Questo scriveva Pavese nel suo diario, nel 1946, molto probabilmente scottato dalla sua ennesima delusione sentimentale (stavolta con Bianca Garufi). Con Bianca Garufi si avvicinò l’interesse per la psicoanalisi, agli albori i quegli anni e quindi Pavese fu molto influenzato da queste nuove tematiche per la stesura dei “Dialoghi con Leucò”, dove i miti greci sono l’asse portante dell’opera. Il libro sarà dedicato a Bianca. Da quel suo estratto di diario,  si capisce che nei suoi libri Pavese non faceva altro che raccontare la sua esperienza di vita, intima e tragica, trasponendola agli altri esseri umani per trovare un conforto e un riparo dalla solitudine che avvertiva.

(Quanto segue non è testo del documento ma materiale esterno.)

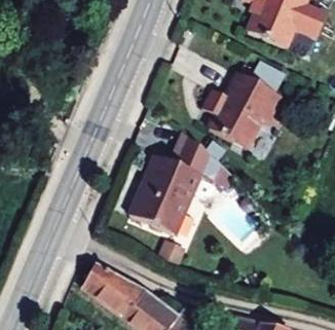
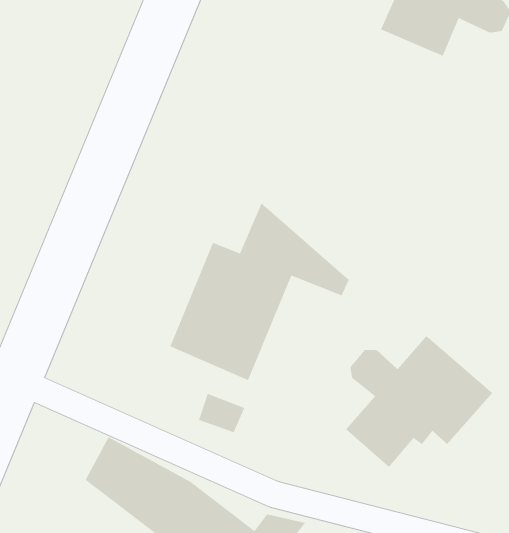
building: [204,70,283,146] -> none
building: none -> [345,335,493,468]

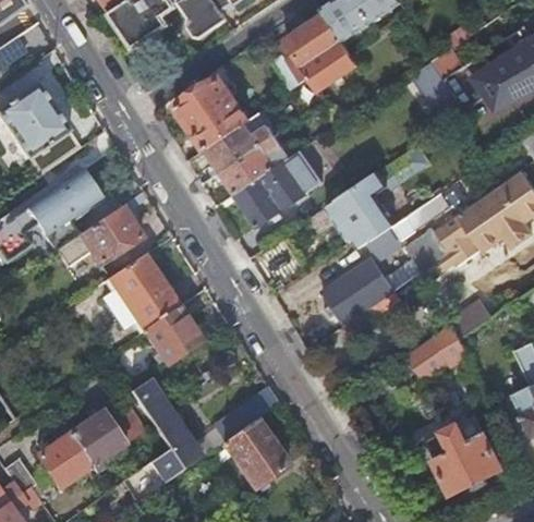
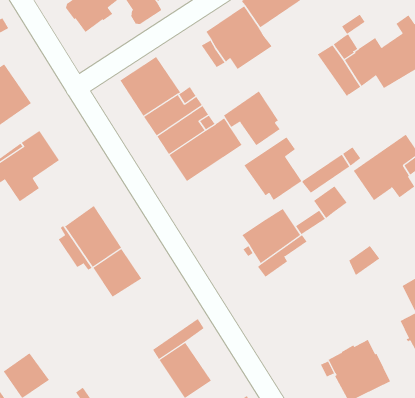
building: none -> [223,91,280,146]
building: [56,205,142,266] -> none
building: [434,213,481,269] -> none
building: [408,323,470,378] -> none
building: [130,378,202,482] -> none
building: [68,402,144,464] -> none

Tra il settembre del 1947 e il febbraio del 1948, contemporaneamente a “Il compagno”, scrisse “La casa in collina” che uscì l’anno successivo insieme a Il carcere” nel volume Prima che il gallo canti il cui titolo, ripreso dalla risposta di Cristo a Pietro, si riferisce, con tono palesemente autobiografico ai suoi tradimenti politici. Seguirà, tra il giugno e l’ottobre del 1948 Il diavolo sulle colline.

Alla fine dell’anno uscì “Prima che il gallo canti” che venne subito elogiato dai critici Emilio Cecchi e Giuseppe De Robertis. Dal 27 marzo al 26 maggio del 1949 scrisse “Tra donne sole” e, al termine del romanzo, andò a trascorrere una settimana a Santo Stefano Belbo e, in compagnia dell’amico Pinolo Scaglione, a suo agio tra quelle campagne, iniziò ad elaborare quella che sarebbe diventata “La luna e i falò”, l’ultima sua opera pubblicata in vita.

Il 24 novembre 1949 venne pubblicato il trittico “La bella estate” che comprendeva i già citati tre romanzi brevi composti in periodi diversi: l’eponimo del 1940, “Il diavolo sulle colline” del 1948 e “Tra donne sole” del 1949. Sempre nel 1949, scritto nel giro di pochi mesi e pubblicato nella primavera del 1950, scrisse “La luna e i falò” che sarà l’opera di narrativa conclusiva della sua carriera letteraria.

Ancora il suo diario è incredibilmente efficace per farci rendere conto di come opere e vita siano intrecciate. Qui si riferisce a un breve soggiorno a Roma: “Roma è un crocchio di giovanotti che attendono per farsi lustrare le scarpe. Passeggiata mattutina. Bel sole. Ma dove sono le impressioni del ’45-’46? Ritrovato a fatica gli spunti, ma niente di nuovo. Roma tace. Né le pietre né le piante dicono più gran che. Quell’inverno stupendo; sotto il sereno frizzante, le bacche di Leucò. Solita storia. Anche il dolore, il suicidio, facevano vita, stupore, tensione. In fondo ai grandi periodi hai sempre sentito tentazioni suicide. Ti eri abbandonato. Ti eri spogliato dell’armatura. Eri ragazzo. L’idea del suicidio era una protesta di vita. Che morte non voler più morire.”

In quello stesso periodo conobbe l’attrice statunitense Constance Dowling: bella e dannata, come si conviene a tutte le attrici americane che si rispettino. Tra illusioni e periodi di esaltazione, sempre ossessionato dal rincorrerla, follemente innamorato, arriva quella tragica notte dell’agosto 1950.
Cesare Pavese si lancia da un albergo di Torino, quando aveva appena concluso “Verrà la morte e avrà i tuoi occhi”: poesia evidentemente dedicata a quell’amore maledetto e irraggiungibile che aveva tentato di rincorrere per tutta la vita, uscendone amaramente sconfitto.